The year I retired, my school district put on a big student program (all grades) for Veterans Day. Veterans of each war were asked to stand and were applauded. One Vietnam vet told me in tears, “That’s the first time anyone ever thanked me.” I told a Vietnam vet friend of mine, and he said bitterly, “He’s one up on me.” And that second guy? He realized when he was over there that the war was a crock. He really wants people to say, “Thank you, and we’re sorry. We’re just so sorry.”

It ticks me off when people assume if they post a “Thank you” meme on social media on Veterans Day, they’re supporting our troops. You really support our troops? Fight to get them some better damned help when they come back damaged physically and mentally.

Not to hijack, but I’ve never understood why the VFW snubbed Vietnam vets. Can someone explain?

I’m Canadian so I didn’t vote as it’s not applicable.

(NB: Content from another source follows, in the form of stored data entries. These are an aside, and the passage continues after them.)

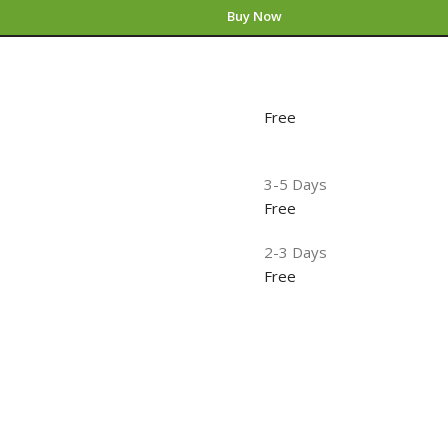
Buy Now
Free
3-5 Days
Free
2-3 Days
Free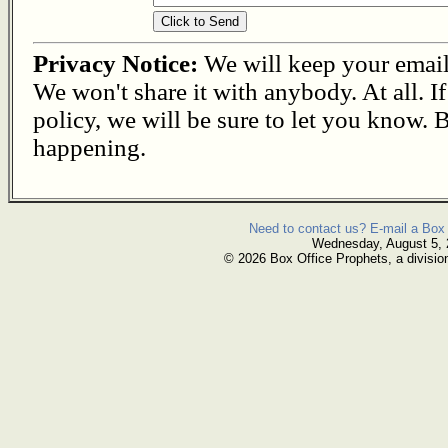
Privacy Notice:
We will keep your email s
We won't share it with anybody. At all. I
policy, we will be sure to let you know. B
happening.
Need to contact us? E-mail a Box 
Wednesday, August 5,
© 2026 Box Office Prophets, a divisio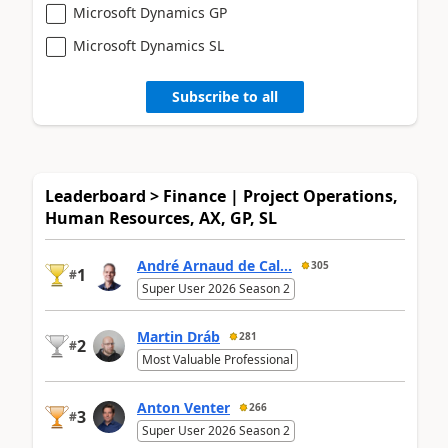
Microsoft Dynamics GP
Microsoft Dynamics SL
Subscribe to all
Leaderboard > Finance | Project Operations,
Human Resources, AX, GP, SL
André Arnaud de Cal...
305
1
#
Super User 2026 Season 2
Martin Dráb
281
2
#
Most Valuable Professional
Anton Venter
266
3
#
Super User 2026 Season 2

I’ll just say that I felt lucky to be in Canada because I was of prime draft age, although if I had been in the US I would likely have got a student deferment. I was, in any case, strenuously opposed to the Vietnam war which I considered an entirely unnecessary horror. In an earlier time I would have felt duty-bound to serve in World War 2, but not Vietnam.

One of my American contemporaries (older than me, but not by much) is the humourist Dave Barry, a guy I admire who has many of the same values as me. His particular approach was to apply for an exemption as a conscientious objector, which he got. I would have had a similar mindset.